Segment Start: Provided records
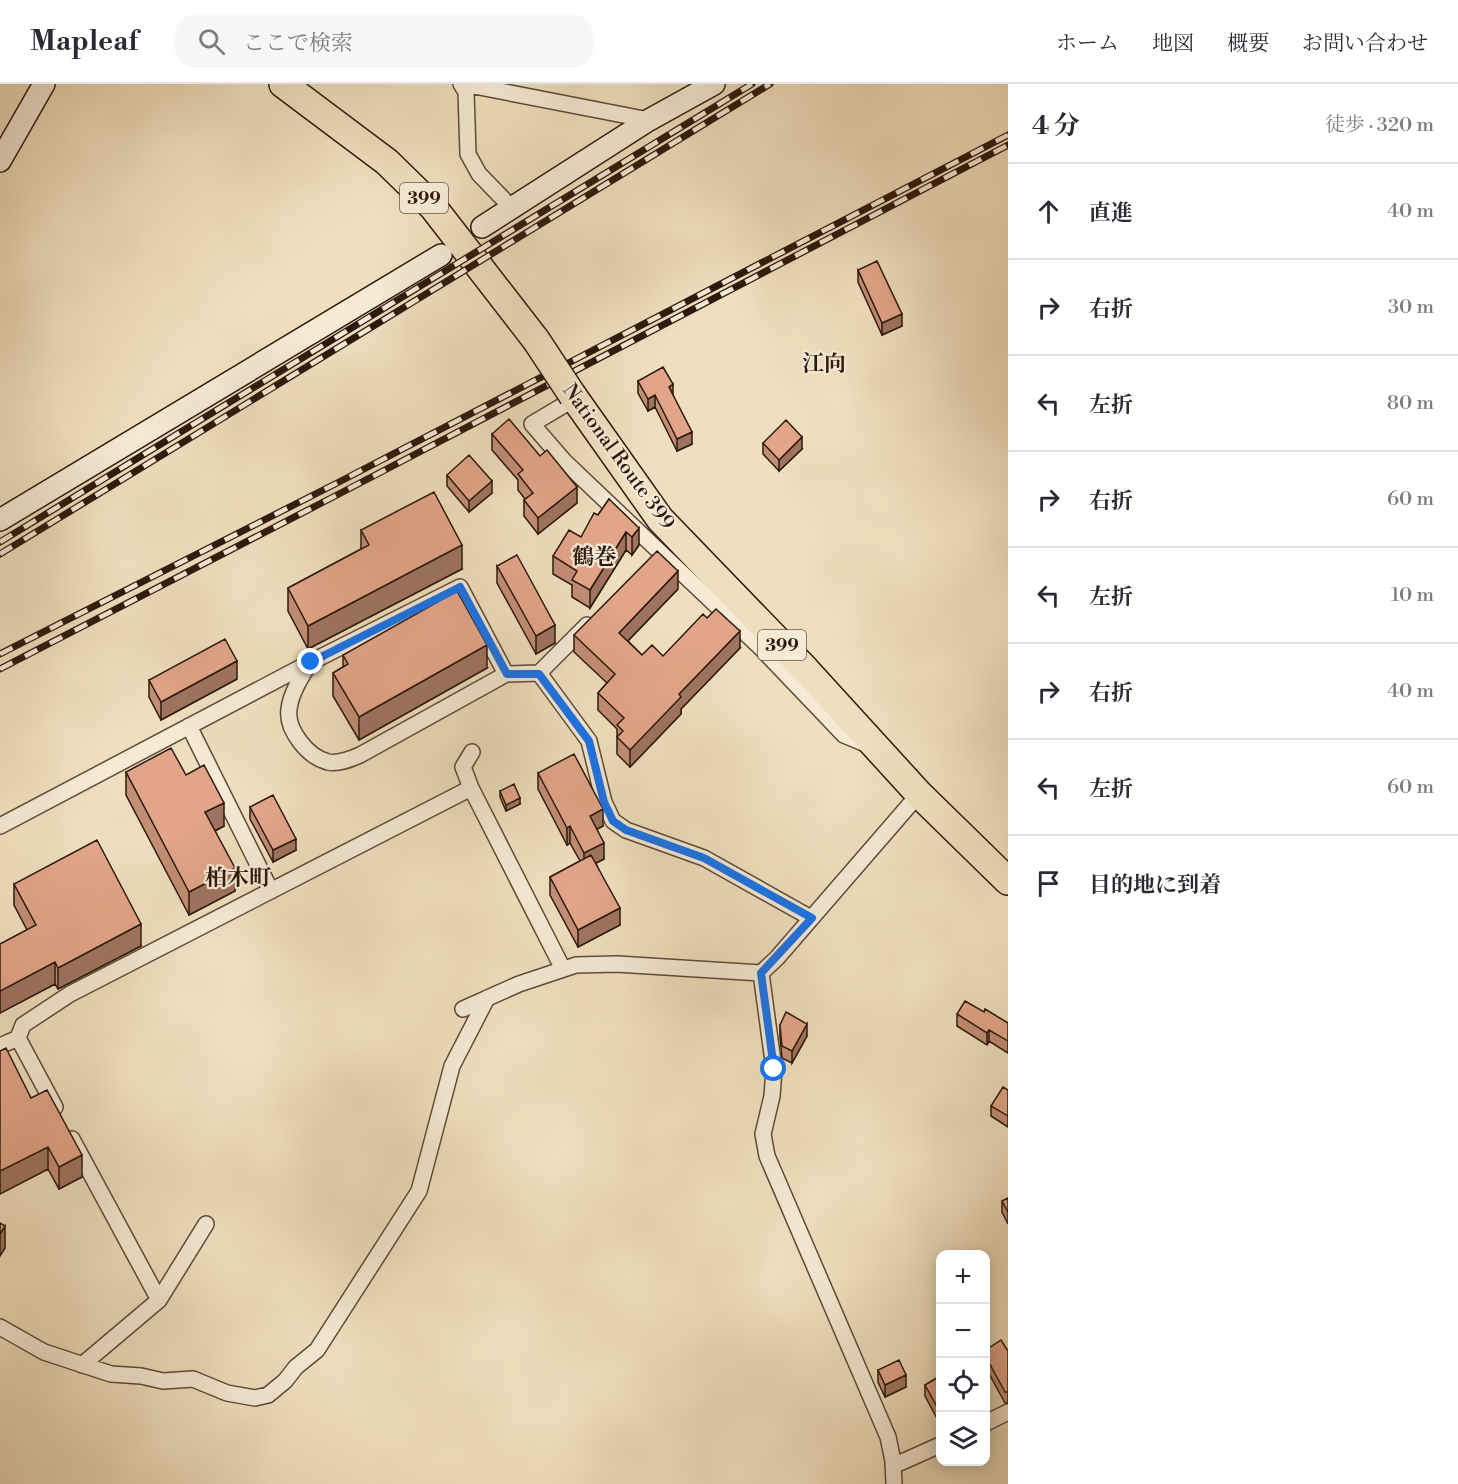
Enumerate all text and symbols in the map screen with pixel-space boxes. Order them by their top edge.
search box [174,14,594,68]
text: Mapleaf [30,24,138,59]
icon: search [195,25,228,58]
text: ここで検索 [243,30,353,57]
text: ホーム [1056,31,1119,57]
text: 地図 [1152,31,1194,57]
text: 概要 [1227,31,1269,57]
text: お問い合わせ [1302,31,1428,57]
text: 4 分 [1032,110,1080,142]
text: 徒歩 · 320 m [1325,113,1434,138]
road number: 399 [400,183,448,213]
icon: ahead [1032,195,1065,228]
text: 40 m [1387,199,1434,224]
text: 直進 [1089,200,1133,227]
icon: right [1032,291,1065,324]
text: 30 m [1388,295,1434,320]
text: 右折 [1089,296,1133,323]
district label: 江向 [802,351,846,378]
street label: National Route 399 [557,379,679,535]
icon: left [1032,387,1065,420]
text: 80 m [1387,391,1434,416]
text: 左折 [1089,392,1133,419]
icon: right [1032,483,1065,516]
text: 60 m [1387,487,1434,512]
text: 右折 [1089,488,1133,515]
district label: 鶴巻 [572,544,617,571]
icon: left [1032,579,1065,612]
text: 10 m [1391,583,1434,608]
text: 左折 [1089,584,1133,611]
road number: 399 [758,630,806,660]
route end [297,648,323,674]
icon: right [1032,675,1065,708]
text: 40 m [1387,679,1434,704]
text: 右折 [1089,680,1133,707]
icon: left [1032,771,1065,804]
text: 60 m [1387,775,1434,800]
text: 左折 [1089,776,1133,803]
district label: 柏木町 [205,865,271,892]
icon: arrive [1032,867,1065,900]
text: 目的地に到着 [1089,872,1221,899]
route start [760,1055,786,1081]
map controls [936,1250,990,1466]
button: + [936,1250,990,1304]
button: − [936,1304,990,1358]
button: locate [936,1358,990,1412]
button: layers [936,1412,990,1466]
Segment End: Provided records
What you have to do: Reply with one number, the count of lines in the entries that hold the string "search".

Answer section: 2